Providing healthcare to rural Americans is ripe for innovation. Compared to their urban counterparts, rural Americans have worse health outcomes: According to the CDC, they are more likely to die from heart disease, cancer, accidental injury, COPD and stroke.
Meanwhile, they have to deal with longer travel times and less access to providers. More than 180 nationwide hospitals in the US have been closed since 2005 and 19 closed their doors in 2020 alone.
“It really became clear that the system that was developed for care delivery was developed for urban environments. And we had to rethink or redesign the system to be able to deliver adequate high-quality care in a different market. That’s why we have to address rural markets, ” dr. Jennifer Schneider, co-founder and CEO of newly launched hybrid provider Homeward, said during a panel discussion on ViVE.
Schneider, former president of chronic care management company Livongo, explained how Homeward will use a combination of personal care delivered via mobile vans and virtual services. The startup will expand the local health system and send patients back to outside healthcare providers if necessary.
“We see ourselves as an extension of the current ecosystem, not a competitor,” she said.
Digital mental health company Brave Health also works within the larger healthcare system, as most patients are referred to them by their insurers or other providers, said co-founder and CEO Anna Lindow.
In the wake of the COVID-19 pandemic, mental health professionals are: overloaded with demand for care, and the US does not have enough providers to meet the need.
“We didn’t specifically want to say, ‘Okay, we definitely want to focus on the rural population,’ but it really happened organically, because that’s where health plans said, ‘Hey, I can’t find anything local’ for this person, for this member” Lindow said.
Digital is a big part of the entry equation for CVS Health, said chief information officer Roshan Navagamuwa. Although the retail giant has more than 1,500 stores in rural areas, there’s still a lot of geography that’s not covered, he explained.
“We’re looking at statistics, so about 85% of Americans live within 10 miles of a CFS. But if you’re in rural areas, that average doesn’t work. So that’s where we think virtual care is a big part. It’s really It’s important to have a care team available locally that we support through our networks, primary care networks and pharmacy networks,” said Navagamuwa.

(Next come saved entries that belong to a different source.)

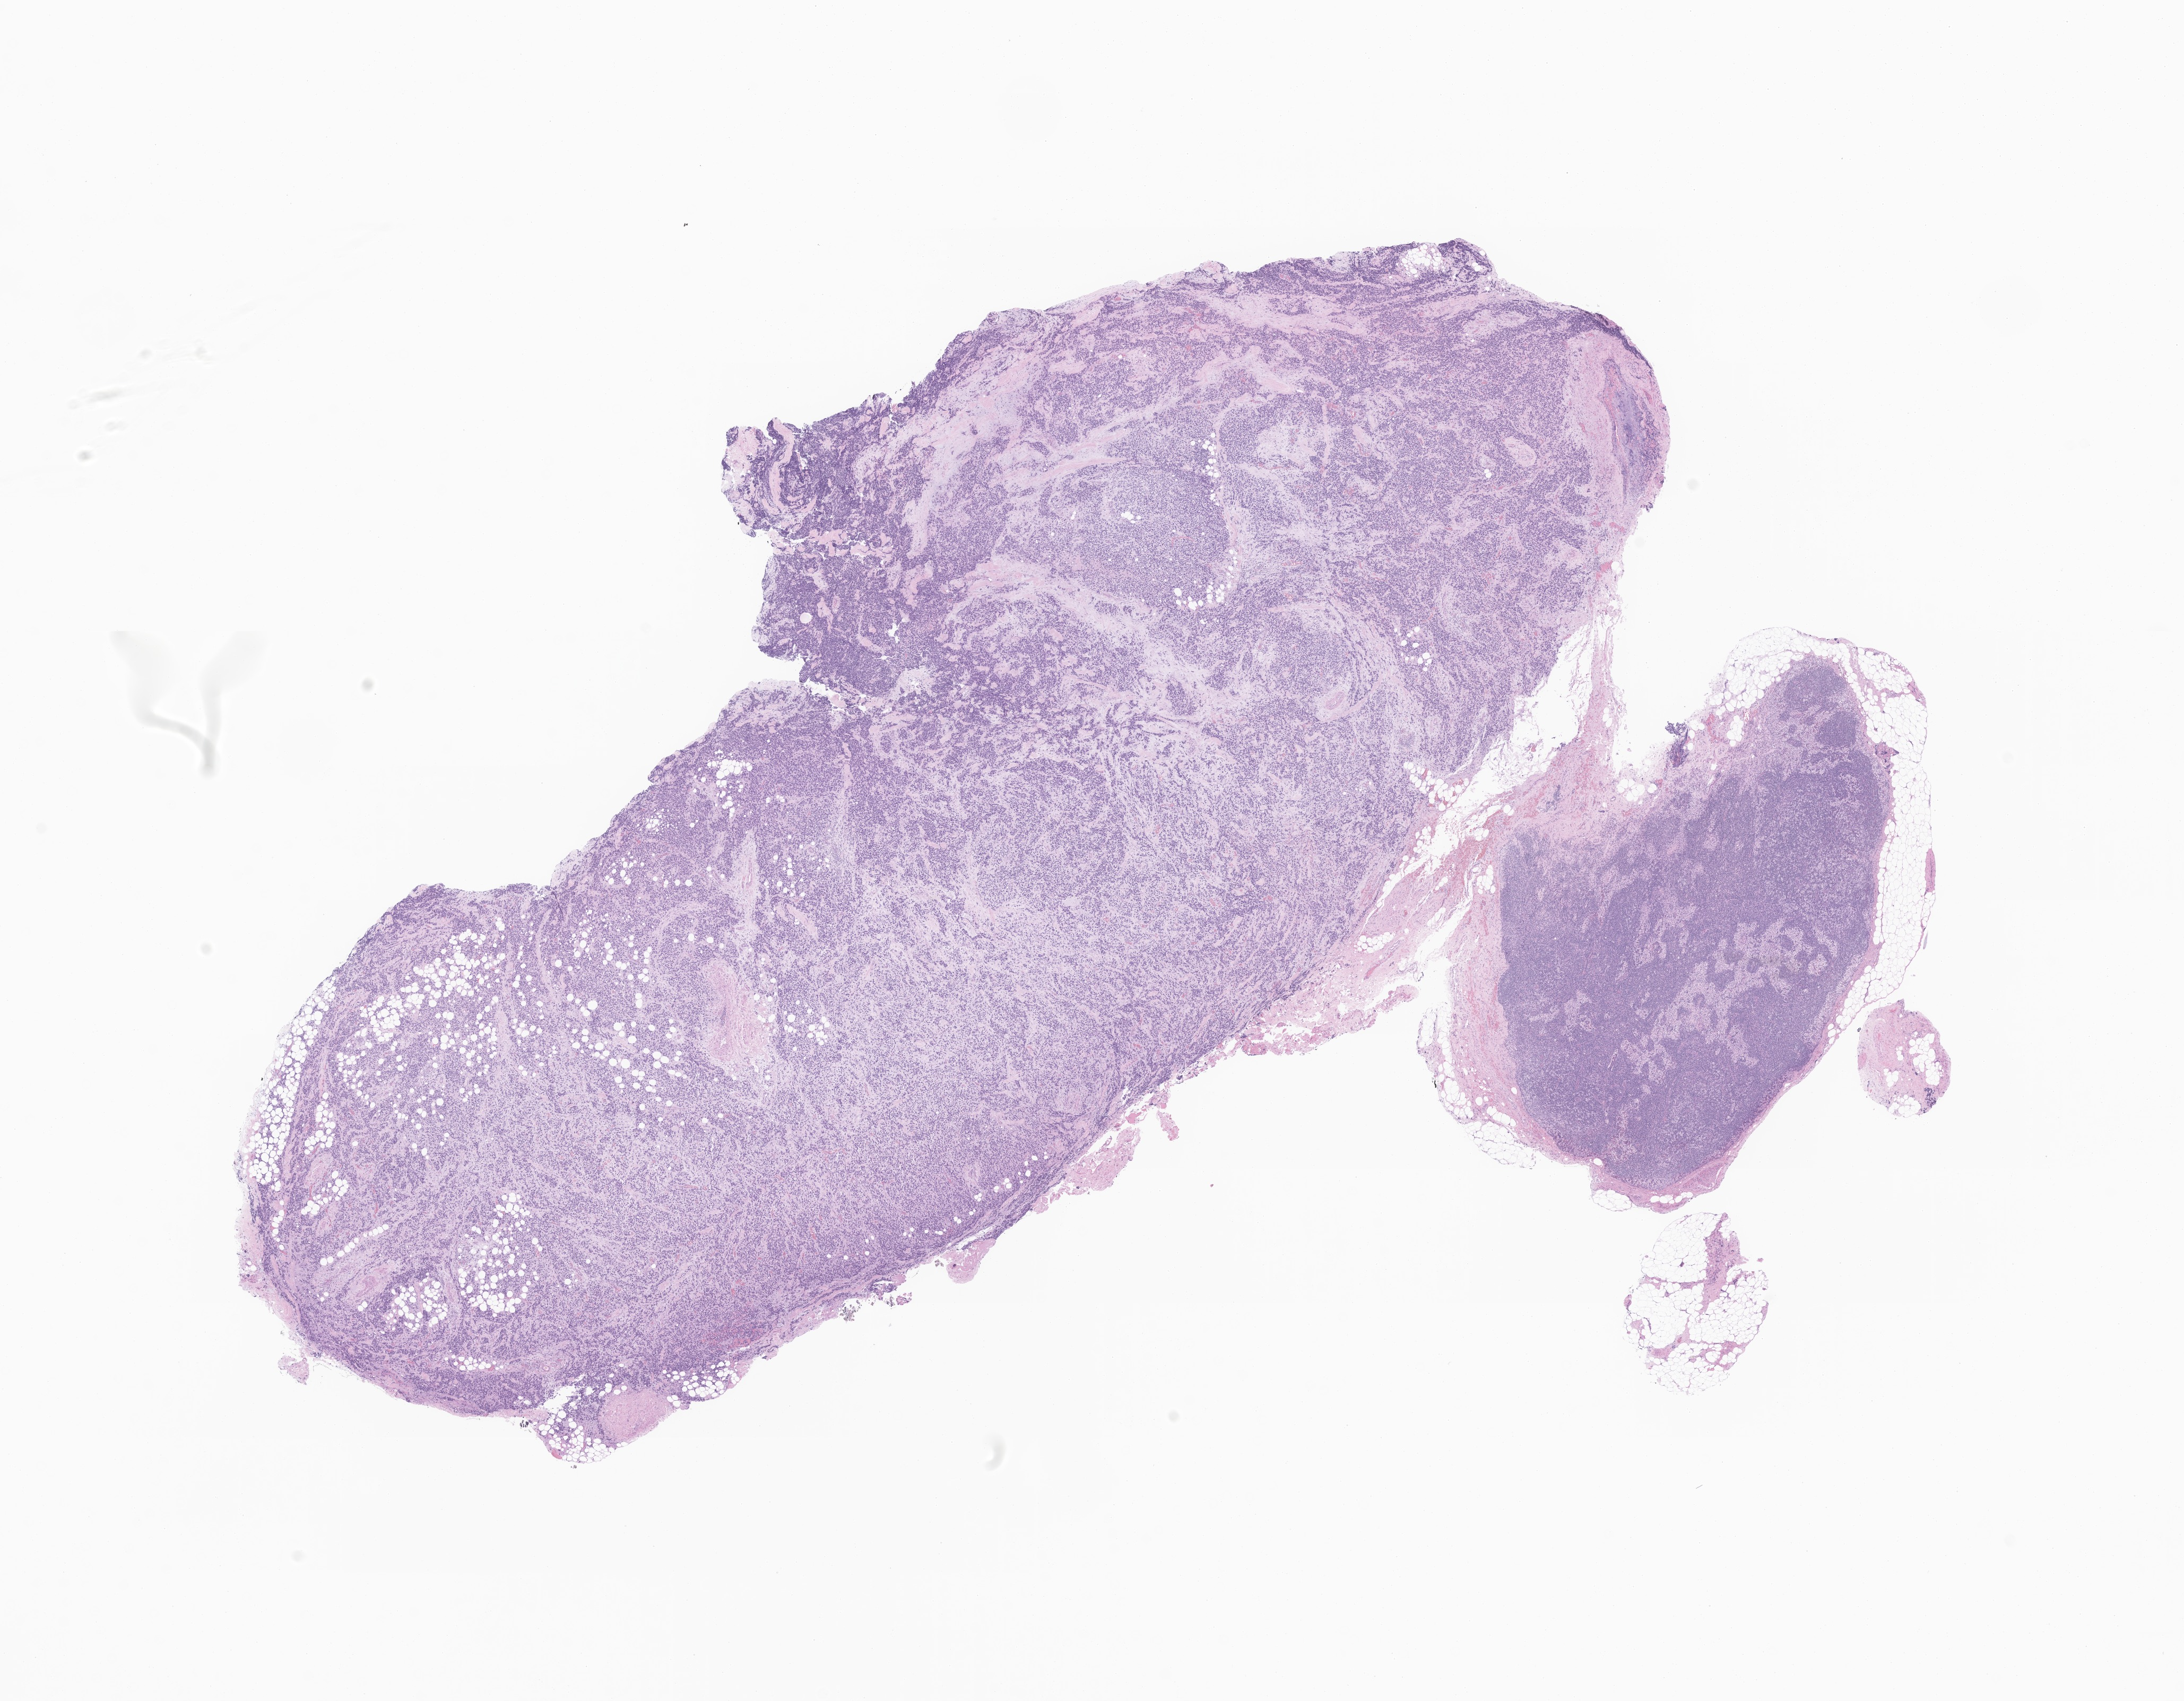
Whole-slide image, H&E stain of tumor tissue from the lower limb, low-resolution overview of the scanned area, about 17.4 x 13.5 mm, FFPE section. Patient female; age 241 months (20 years 1 month).
• diagnosis (ICD-O-3 morphology term): Alveolar rhabdomyosarcoma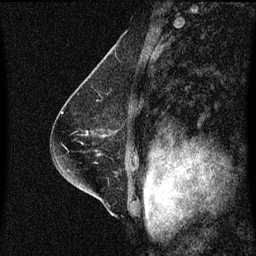
Breast MRI (dynamic contrast-enhanced), one sagittal slice. Dynamic contrast-enhanced series, image 2 of 3 at this slice position (ordered by acquisition). 1.5 T. TE 4.2 ms, TR 8.4 ms. 256 × 256 image matrix. Female patient, age 58 years.
Structures marked on this image (semi-automatic segmentation, software-assisted and operator-edited):
- analysis volume of interest (the breast-tissue region the enhancement analysis was run in; not a lesion): box from (x=86, y=124) to (x=124, y=139) px
- tumour enhancement mask (voxels above the 70 % enhancement threshold inside the analysis volume of interest): (x=86, y=132)–(x=88, y=135)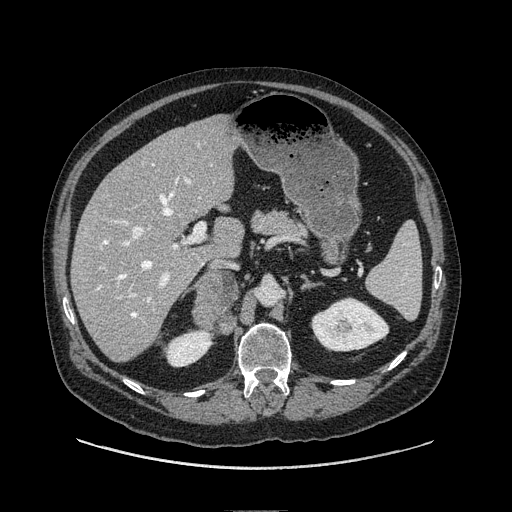
Contrast-enhanced abdominal CT, one axial slice. Position 51 of 149 along the scan axis. Soft-tissue window (W 400 / L 40 HU). 1.25 mm slice thickness. 512 × 512 image matrix, field of view 440 × 440 mm. Male patient. Case-level facts recorded for this patient, not image findings: diagnosis: adrenocortical carcinoma; tumour side: right adrenal; tumour size at pathology: 7.5 cm.
Structures marked on this image (semi-automatically segmented with operator editing):
- mass: bounding box (x1, y1, x2, y2) in pixels: (193, 271, 237, 325)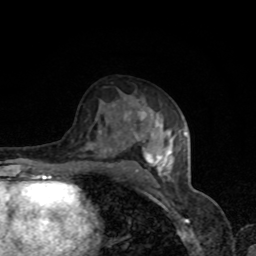
Breast MRI, one axial slice; position 46 of 80 along the scan axis; cropped to one breast; dynamic contrast-enhanced series, time point 2 of 8 at this slice position (early post-contrast); 1.5 T; TE 4.2 ms, TR 7 ms; 256 × 256 image matrix, field of view 160 × 160 mm. Female patient.
Annotated regions visible in this slice (semi-automatically segmented with operator editing):
- enhancing-tissue mask used for the functional tumour volume (all voxels passing the contrast-enhancement thresholds inside the analysis volume; usually the tumour): bounding box (x1, y1, x2, y2) in pixels: (110, 100, 185, 179)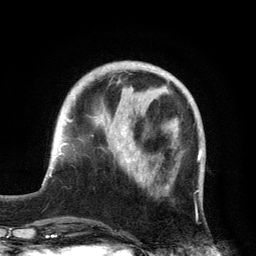
Breast MRI, one axial slice. Slice 44 of 134 in the series (ordered by position). Cropped to one breast. Dynamic contrast-enhanced series, time point 2 of 6 at this slice position (early post-contrast). 3 T. TE 2.8 ms, TR 7.5 ms. 1.2 mm slice thickness. 256 × 256 image matrix, field of view 175 × 175 mm. Female patient.
Outlined on this slice (semi-automatically segmented with operator editing):
- enhancing-tissue mask used for the functional tumour volume (all voxels passing the contrast-enhancement thresholds inside the analysis volume; usually the tumour): bounding box <122,129,136,179> (left, top, right, bottom; pixels)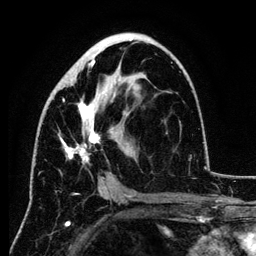
Breast MRI (dynamic contrast-enhanced), one axial slice. Slice 65 of 134 in the series (ordered by position). Cropped to one breast. Dynamic contrast-enhanced series, time point 2 of 6 at this slice position (early post-contrast). 3 T. TE 4.2 ms, TR 7.9 ms. 1.2 mm slice thickness. 256 × 256 image matrix, field of view 170 × 170 mm. Female patient.
Outlined on this slice (semi-automatically segmented with operator editing):
- enhancing-tissue mask used for the functional tumour volume (all voxels passing the contrast-enhancement thresholds inside the analysis volume; usually the tumour): bounding box <58,38,140,189> (left, top, right, bottom; pixels)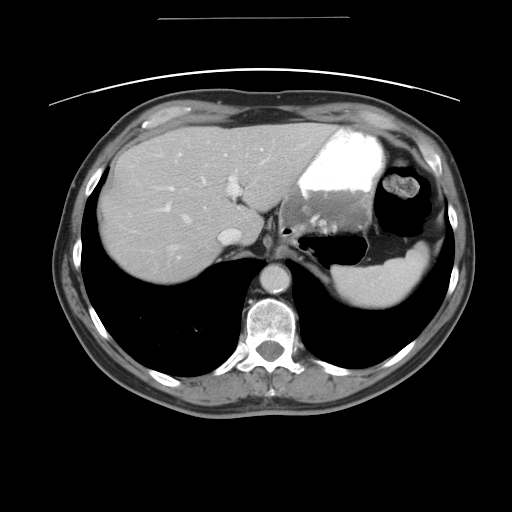
Contrast-enhanced abdominal CT, one axial slice. Slice 36 of 49 in the series (ordered by position). 120 kVp. Intravenous contrast given. Soft-tissue window (W 400 / L 40 HU). 512 × 512 image matrix, field of view 413 × 413 mm. Case-level facts recorded for this patient, not image findings: patient: female, age 70 years at operation; diagnosis: colorectal cancer liver metastases, imaged before liver resection; multiple liver metastases: yes; largest metastasis: 4 cm.
Outlined on this slice (outlined manually by an expert reader):
- hepatic veins: bounding box [x1, y1, x2, y2] px = [168, 159, 263, 249]
- liver: [99, 123, 334, 283]
- planned liver remnant (the part of the liver to remain after resection): [207, 123, 333, 244]
- portal vein (with intrahepatic branches): [154, 140, 263, 212]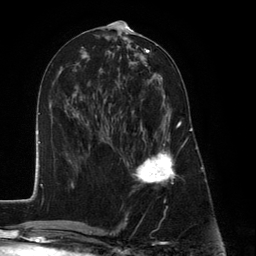
Breast MRI (dynamic contrast-enhanced), one axial slice. Position 60 of 134 along the scan axis. Cropped to one breast. Dynamic contrast-enhanced series, time point 2 of 6 at this slice position (early post-contrast). 3 T. TE 2.8 ms, TR 7.3 ms. 1.2 mm slice thickness. 256 × 256 image matrix, field of view 180 × 180 mm. Female patient.
Outlined on this slice (semi-automatically segmented with operator editing):
- enhancing-tissue mask used for the functional tumour volume (all voxels passing the contrast-enhancement thresholds inside the analysis volume; usually the tumour): box from (x=127, y=94) to (x=180, y=186) px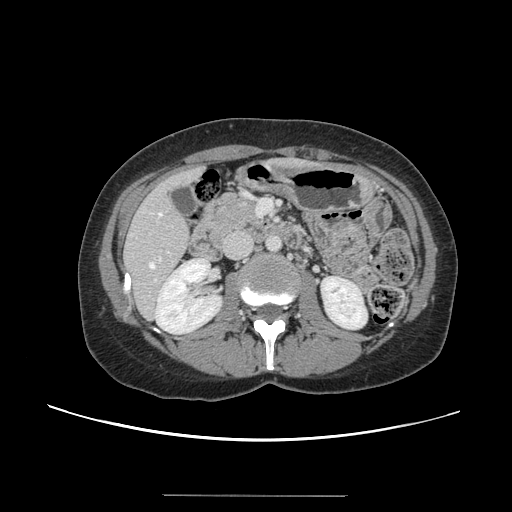
Contrast-enhanced abdominal CT, one axial slice; slice 54 of 144 in the series (ordered by position); 120 kVp; intravenous contrast given; soft-tissue window (W 400 / L 40 HU); 2.5 mm slice thickness; 512 × 512 image matrix, field of view 380 × 380 mm. From the clinical record (not read from this slice): patient: female, age 61 years at operation; diagnosis: colorectal cancer liver metastases, imaged before liver resection; multiple liver metastases: yes; largest metastasis: 1.1 cm; disease in both lobes: no.
Structures marked on this image (expert manual segmentation):
- hepatic veins: bounding box [x1, y1, x2, y2] px = [149, 212, 162, 268]
- liver: [125, 160, 308, 317]
- planned liver remnant (the part of the liver to remain after resection): [125, 160, 305, 313]
- portal vein (with intrahepatic branches): [154, 251, 170, 282]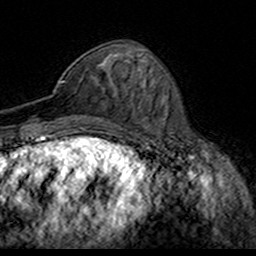
Breast MRI (dynamic contrast-enhanced), one axial slice; position 59 of 160 along the scan axis; cropped to one breast; dynamic contrast-enhanced series, time point 2 of 7 at this slice position (early post-contrast); 3 T; TE 4.6 ms, TR 7.4 ms; 256 × 256 image matrix, field of view 153 × 153 mm. Female patient.
Structures marked on this image (semi-automatically segmented with operator editing):
- enhancing-tissue mask used for the functional tumour volume (all voxels passing the contrast-enhancement thresholds inside the analysis volume; usually the tumour): bounding box <54,69,117,119> (left, top, right, bottom; pixels)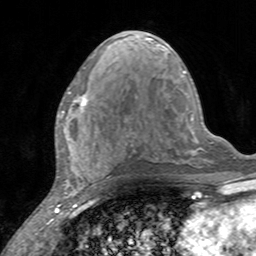
Breast MRI, one axial slice; position 70 of 160 along the scan axis; cropped to one breast; dynamic contrast-enhanced series, time point 2 of 7 at this slice position (early post-contrast); 3 T; TE 2.4 ms, TR 4.6 ms; 1 mm slice thickness; 256 × 256 image matrix. Female patient.
Outlined on this slice (semi-automatic segmentation, software-assisted and operator-edited):
- enhancing-tissue mask used for the functional tumour volume (all voxels passing the contrast-enhancement thresholds inside the analysis volume; usually the tumour): bounding box [x1, y1, x2, y2] px = [60, 91, 88, 118]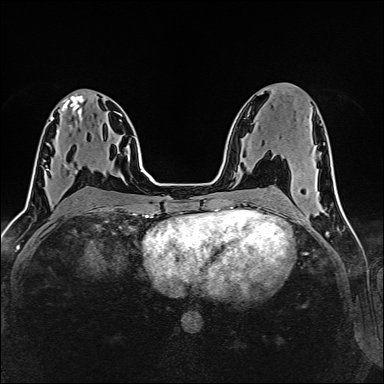
Breast MRI (dynamic contrast-enhanced), one axial slice. Position 73 of 160 along the scan axis. Dynamic contrast-enhanced series, time point 2 of 6 at this slice position (early post-contrast). 1.5 T. TE 2.4 ms, TR 5.2 ms. 1 mm slice thickness. 384 × 384 image matrix, field of view 300 × 300 mm. Female patient.
Structures marked on this image (semi-automatically segmented with operator editing):
- enhancing-tissue mask used for the functional tumour volume (all voxels passing the contrast-enhancement thresholds inside the analysis volume; usually the tumour): bounding box (x1, y1, x2, y2) in pixels: (45, 155, 62, 170)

Specialized care is another pain point for rural health care. A 2019 study published in health matters found that Medicare beneficiaries living in rural areas had higher avoidable hospitalizations and mortality compared to their urban counterparts, which was attributed to a lack of access to specialists.
While it’s important to give the patient more options, the access problem won’t necessarily solve the access problem, says Gil Addo, co-founder and CEO of the virtual specialty care company. RubiconMD. Giving resources to caregivers who have trusted relationships with patients in rural areas could be a more effective way.
“I don’t think you win by arming patients,” Addo said. “I don’t think that’s how you solve healthcare. I do think that you have to work within the existing infrastructure. … And so can we bring that access and those services to the patient, and not force them to [it] from?”